RUMSFELD: Really did -- we had excellent meetings with the people in the government: the Shia, the Sunnis, the Kurds. And interesting -- we met with them privately and we met with them in front of each other. And they said basically the same thing. And I think these are serious people and they know that they confront some serious problems.

KING: By the way, there is a Web site that provides information on how people can support U.S. military men and women and their families. The Internet address is AmericaSupportsYou -- that's one word -- -- M-I-L. And that's

RUMSFELD: It's terrific. It lists all the things that families and schools and organizations and corporations and churches are doing to support the troops and their families, and we appreciate it.

KING: And what are you doing on Memorial Day?

RUMSFELD: I'll be speaking with the president at Arlington Cemetery.

KING: That's mixed feelings, isn't it?


RUMSFELD: Thank you, Larry. Good to be with you.

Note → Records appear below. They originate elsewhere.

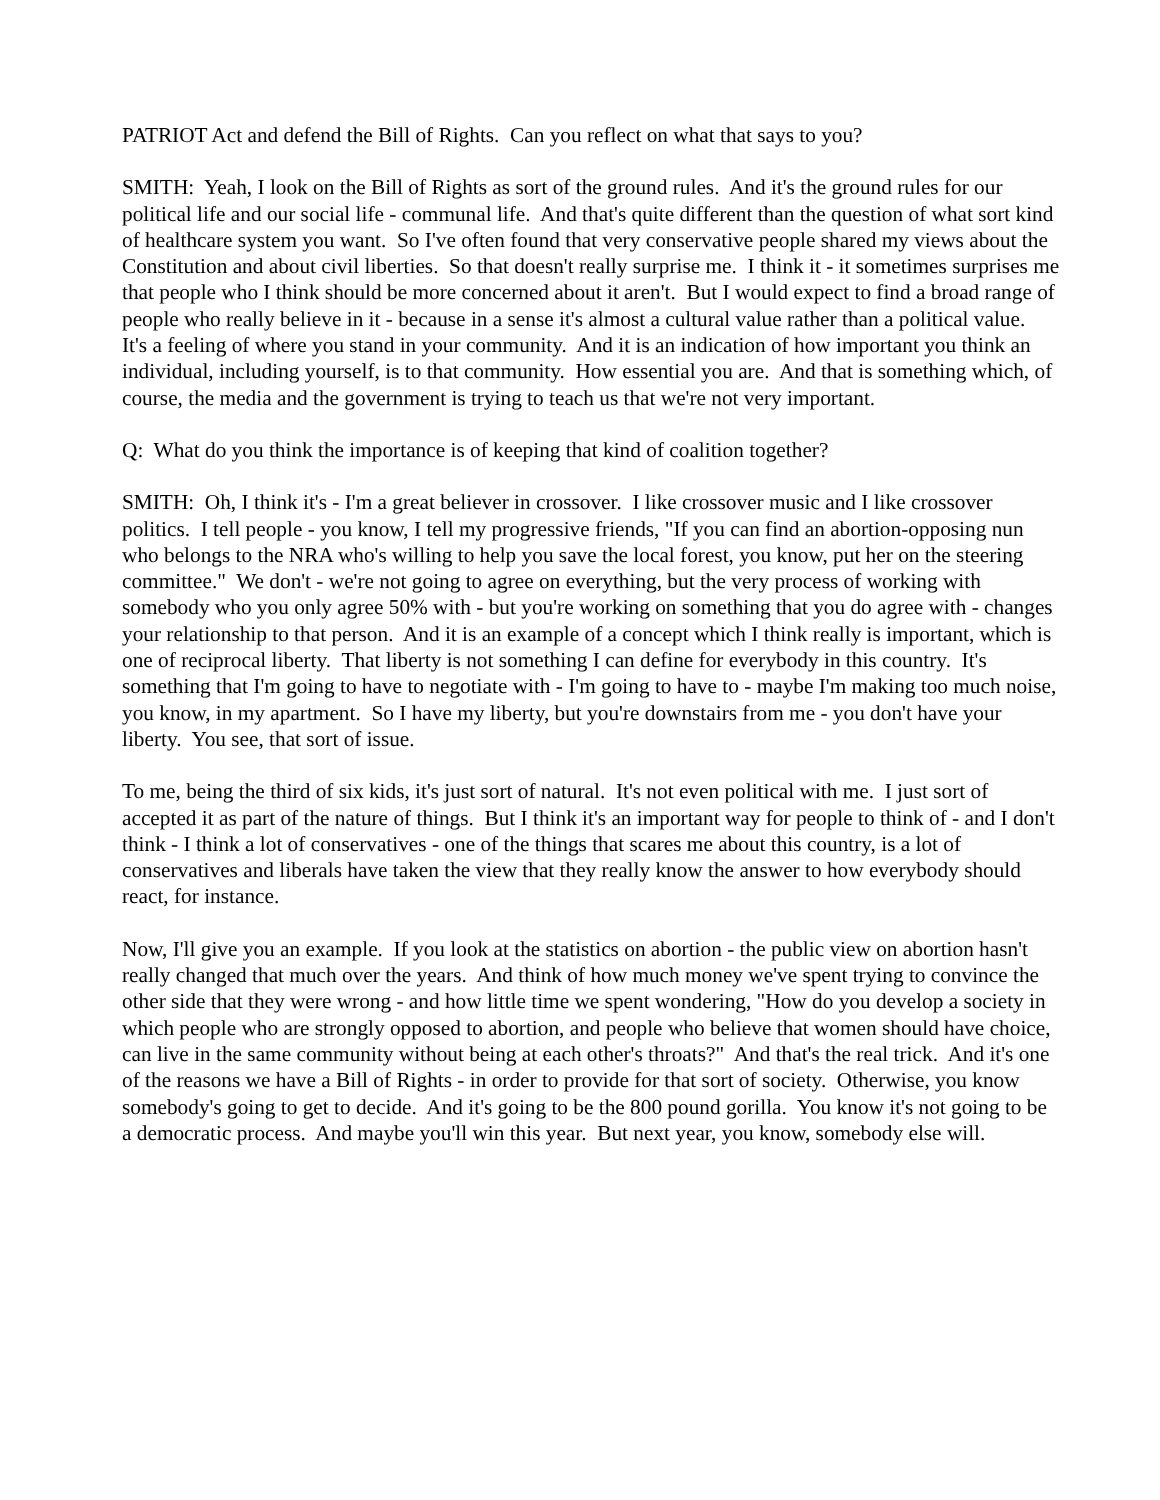PATRIOT Act and defend the Bill of Rights. Can you reflect on what that says to you?
SMITH: Yeah, I look on the Bill of Rights as sort of the ground rules. And it's the ground rules for our political life and our social life - communal life. And that's quite different than the question of what sort kind of healthcare system you want. So I've often found that very conservative people shared my views about the Constitution and about civil liberties. So that doesn't really surprise me. I think it - it sometimes surprises me that people who I think should be more concerned about it aren't. But I would expect to find a broad range of people who really believe in it - because in a sense it's almost a cultural value rather than a political value. It's a feeling of where you stand in your community. And it is an indication of how important you think an individual, including yourself, is to that community. How essential you are. And that is something which, of course, the media and the government is trying to teach us that we're not very important.
Q: What do you think the importance is of keeping that kind of coalition together?
SMITH: Oh, I think it's - I'm a great believer in crossover. I like crossover music and I like crossover politics. I tell people - you know, I tell my progressive friends, "If you can find an abortion-opposing nun who belongs to the NRA who's willing to help you save the local forest, you know, put her on the steering committee." We don't - we're not going to agree on everything, but the very process of working with somebody who you only agree 50% with - but you're working on something that you do agree with - changes your relationship to that person. And it is an example of a concept which I think really is important, which is one of reciprocal liberty. That liberty is not something I can define for everybody in this country. It's something that I'm going to have to negotiate with - I'm going to have to - maybe I'm making too much noise, you know, in my apartment. So I have my liberty, but you're downstairs from me - you don't have your liberty. You see, that sort of issue.
To me, being the third of six kids, it's just sort of natural. It's not even political with me. I just sort of accepted it as part of the nature of things. But I think it's an important way for people to think of - and I don't think - I think a lot of conservatives - one of the things that scares me about this country, is a lot of conservatives and liberals have taken the view that they really know the answer to how everybody should react, for instance.
Now, I'll give you an example. If you look at the statistics on abortion - the public view on abortion hasn't really changed that much over the years. And think of how much money we've spent trying to convince the other side that they were wrong - and how little time we spent wondering, "How do you develop a society in which people who are strongly opposed to abortion, and people who believe that women should have choice, can live in the same community without being at each other's throats?" And that's the real trick. And it's one of the reasons we have a Bill of Rights - in order to provide for that sort of society. Otherwise, you know somebody's going to get to decide. And it's going to be the 800 pound gorilla. You know it's not going to be a democratic process. And maybe you'll win this year. But next year, you know, somebody else will.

KING: Always good to see you.

RUMSFELD: Thank you.

KING: Thanks for your courtesy.

From the Pentagon, this is Larry King with the secretary of defense, Donald Rumsfeld. It's always a great pleasure to be with him.

Tomorrow night, the new "American Idol" will be on LARRY KING LIVE.

Do you watch it?

RUMSFELD: (Laughs) Heck, no!

KING: You don't? That's funny. Don Rumsfeld rushes home to see who won "American Idol."

Anderson Cooper is also with us, and Tuesday night, Dame Elizabeth Taylor. We're diversified.

RUMSFELD: You are!

KING: "ANDERSON COOPER 360" is next. Good night.